Sharon Oddie Brown. April 2, 2014

 

1901 November 05 The China Mail

 

  

THE SOUTH AFRICAN WAR.

THE ATTACK ON COLONEL BENSON’S COLUMN.

SAFETY OF LIEUTENANT JACKSON.

 

The community of Hong Kong will be pleased to learn that Sir Thomas Jackson[1] received a telegram from London last night containing the reassuring intelligence that his son, the Lieutenant Jackson[2], 1st King’s Own (Royal Lancaster Regiment), who was A.D.C. to Colonel Benson was quite safe, and had not even been wounded in the recent attack on Colonel Benson’s column.



[1] Thomas JACKSON (1841-1915)

[2] Thomas Dare JACKSON (1876-1954)

George Elliot BENSON. He died of wounds at Brakenlaagte. He was wounded twice before dying, 31 October 1901. …. The column which he commanded was attacked on Oct. 31st, in a deluge of mist and blinding rain.

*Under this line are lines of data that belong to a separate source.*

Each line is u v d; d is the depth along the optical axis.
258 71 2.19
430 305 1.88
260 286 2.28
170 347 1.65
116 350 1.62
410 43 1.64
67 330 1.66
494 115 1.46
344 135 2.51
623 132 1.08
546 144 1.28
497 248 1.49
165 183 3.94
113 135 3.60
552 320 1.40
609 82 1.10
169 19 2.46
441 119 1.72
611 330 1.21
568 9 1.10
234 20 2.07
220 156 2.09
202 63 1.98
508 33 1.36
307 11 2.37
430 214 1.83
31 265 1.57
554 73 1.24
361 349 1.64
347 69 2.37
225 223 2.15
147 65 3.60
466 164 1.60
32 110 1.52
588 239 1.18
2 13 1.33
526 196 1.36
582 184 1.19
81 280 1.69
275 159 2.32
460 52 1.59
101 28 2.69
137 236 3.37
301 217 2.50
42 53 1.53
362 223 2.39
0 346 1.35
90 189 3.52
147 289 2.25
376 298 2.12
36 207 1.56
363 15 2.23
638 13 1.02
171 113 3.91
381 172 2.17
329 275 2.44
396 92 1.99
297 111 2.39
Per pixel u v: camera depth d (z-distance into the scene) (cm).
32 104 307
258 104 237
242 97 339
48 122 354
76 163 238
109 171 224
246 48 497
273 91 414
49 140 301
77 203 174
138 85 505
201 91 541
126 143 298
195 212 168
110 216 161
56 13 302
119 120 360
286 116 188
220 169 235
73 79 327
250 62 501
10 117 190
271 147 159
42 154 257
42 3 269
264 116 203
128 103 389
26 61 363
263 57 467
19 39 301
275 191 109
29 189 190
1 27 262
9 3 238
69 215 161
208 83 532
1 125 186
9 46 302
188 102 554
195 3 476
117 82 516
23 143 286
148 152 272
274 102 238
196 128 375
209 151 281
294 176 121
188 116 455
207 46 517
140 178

The Boers under Louis Botha, Grobler and Oppermann in overwhelming numbers, swept down on a ridge held by the rear¬guard of Col. Benson's force, and here 123 men out of a total of 160 fell. Col. Benson, who at once went to the point of danger, was twice wounded; but continued to give his orders directing and exhorting those under him to hold out. In this engagement, in addition to Col. Benson, twelve other officers were killed and sixteen wounded, but the main body and the convoy were saved. This action has been described as one of the most hotly contested and desperate of the campaign.